6) Do you want to continue living with your family after marriage or move out? I don’t mind either option, just wanted to know what you wanted.
I think it would be sensible to live with my mum for a little while. I would like to move out after earning enough money and before starting a family.
That sounded reasonable. It was nerve wracking living with in laws but I guess it would be good to bond with them. Another good answer. Four more to go.
7) Have you previously been affiliated with any person of the opposite gender?
If you’re asking if I’ve ever been in a relationship, no I haven’t.
Now the question sounded stupid. His answer made my question sound even more stupid.

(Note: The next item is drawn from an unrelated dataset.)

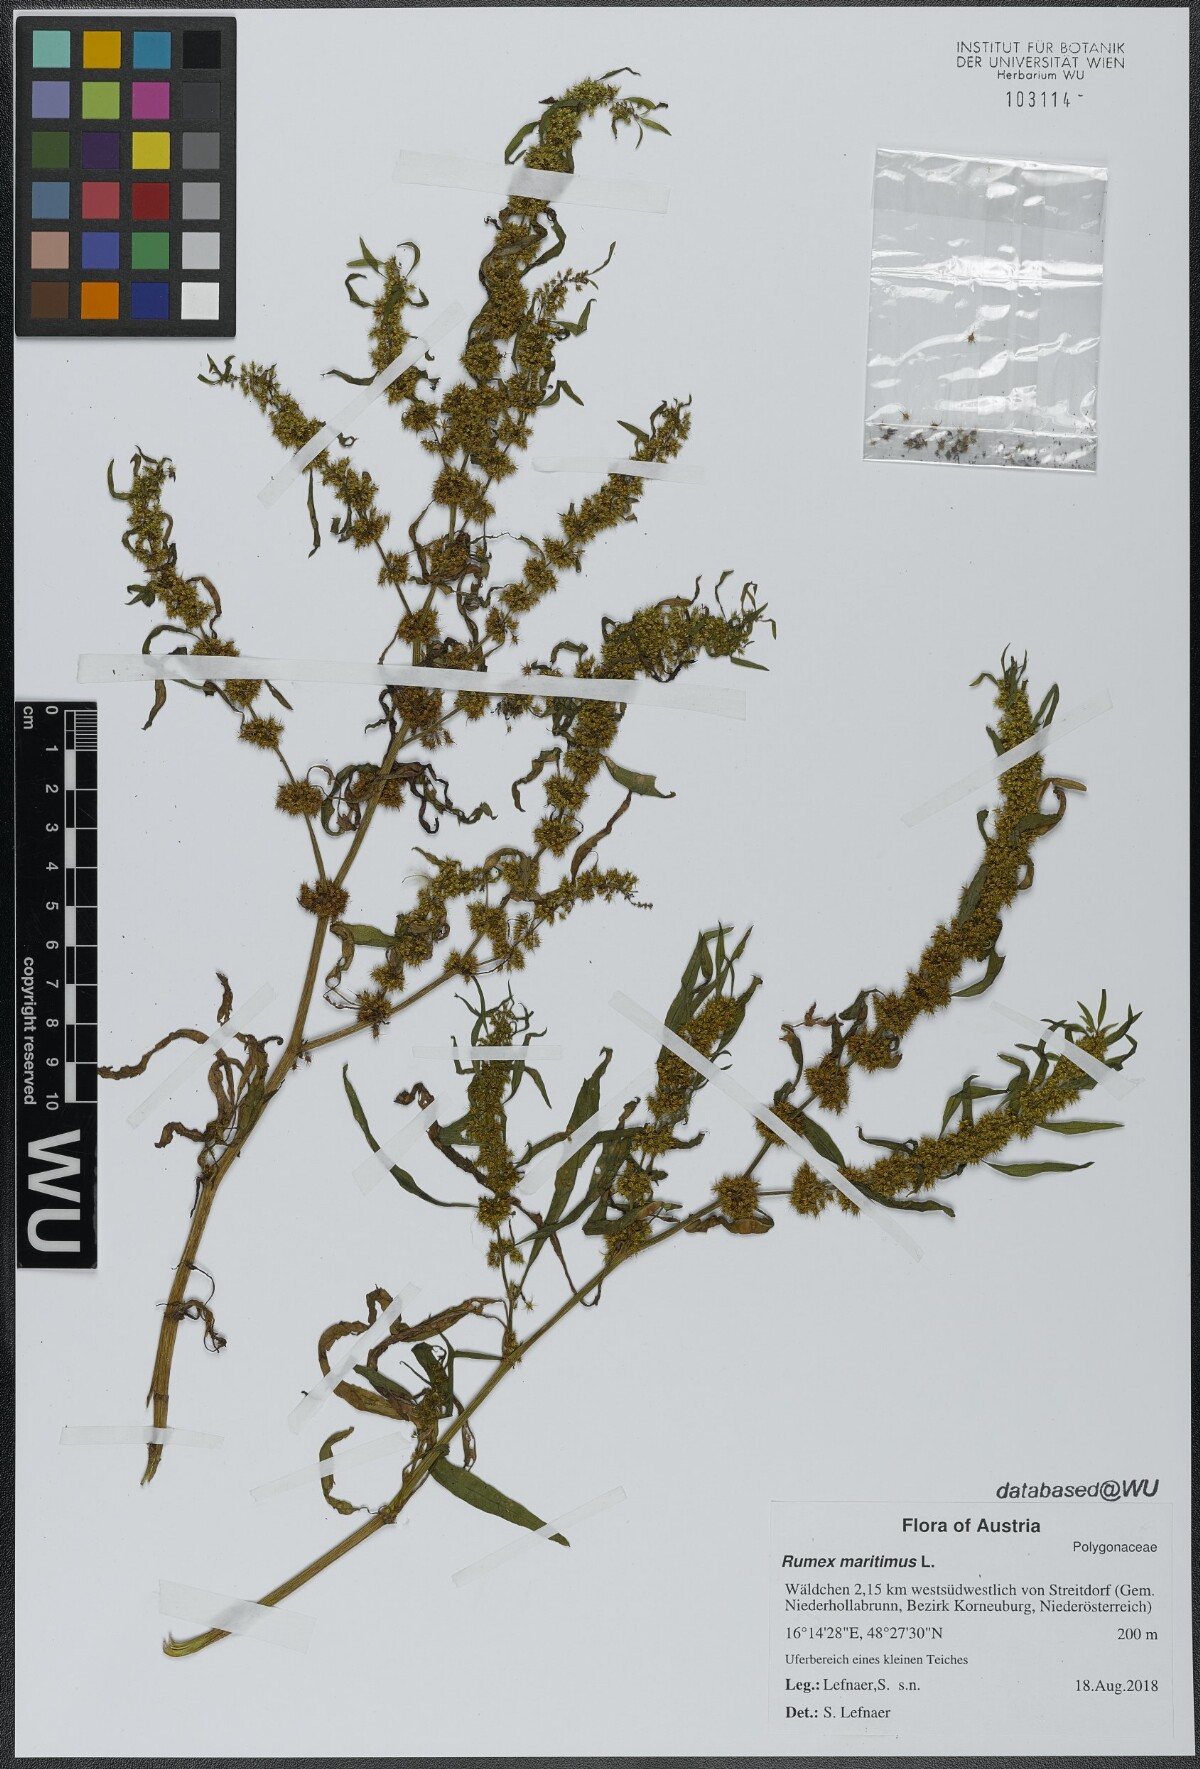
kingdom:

But I was thrilled he hadn’t ever been with anyone.
8) How would you describe yourself?
I’m not entirely sure. Just a normal person striving to please Allah and aiming for Jannah?
That was an even better answer than the ideal answer I had come up with. Two questions left.
9) How is your relationship with your family?
I get on with them well, especially my dad and sister. My brother and I don’t see each other much because neither of us has much time off. When we do see each other, it’s okay I guess.
I immediately knew there was something wrong. He wasn’t so sure about his brother. This sparked some curiosity in me, but I dismissed it.
10) How is your relationship with your mother?
It’s okay. She’s an amazing mother and I respect and love her a lot.
That didn’t sound too good either. I thought he would say ‘amazing! She’s my best friend!’ The last two questions startled me. At the bottom of the page, it said,
Could you answer all your own questions for me please? I’m not lazy, they’re just good questions.
That brought a smile on my face. But before I began writing my answers, I needed to come to a conclusion about whether I want to know him further. He seemed like a good guy, but the part about his family made me anxious. Was he happy with them? If not, whose fault is it? I sent Hamza a text asking him to come upstairs.
“Yeah?” He asked entering the room.
“What do you make of all this?”
“You’re worried about the last two questions aren’t you?” I nodded. “Well I spoke to him about it. His mum and his brother aren’t that practicing. He says they’re good people, but their different ideologies cause a strain on their relationships. He says it’s nothing bad, just not great either. But he gets on really well with his dad and his sister.” That eased my troubled mind a little.
“I think he’s a really good guy. If he would agree to it, I think it’s about time we tell the elders.” The elders meant my mum, dad, uncle Yahya and aunty Asma.
“Don’t you have to answer those questions first?” Hamza asked pointing to the sheet in my hand.
“Yeah.” I sighed. How could I have written honestly and sound good? “You may go now.” I told Hamza, grabbing my notebook from my drawer.
“Good luck.” Hamza left closing the door on his way out.
“Allah help me.” I responded worriedly before I began answering my own questions. At the end, I wrote another question for him.
Would you agree to marry me without seeing me before the Nikah? If this goes further that is, obviously.
The rest of the day, Yusuf’s answers to my questions kept floating around in my head. By the time I was in bed, I already felt like I kind of liked him. I shook my head feeling stupid. I was Safia, I was not so easily charmed. I was Safia the sceptic. Even if I liked someone, I would not let it affect me. I kept repeating the words in my head, but I knew I was just lying to myself. I was Safia, the girl who’s every decision was affected by her emotions. But I was smart enough to know I did that. That was why I tried to rationalize and reason before making decisions. I hadn’t had a chance to reason with my feelings when uncle told me about Abubakar. That was all in uncle’s control and I preferred it that way. I was so prone to making mistakes that I sometimes depended on others opinions rather than my own. But uncle was wrong about Abubakar, which was strangely comforting. At least I wasn’t the only one who made mistakes. But was I right about Yusuf? I buried my head in my pillow begging Allah to help me. It was all in his control. Whatever happens, it will be okay, With that thought, I fell asleep.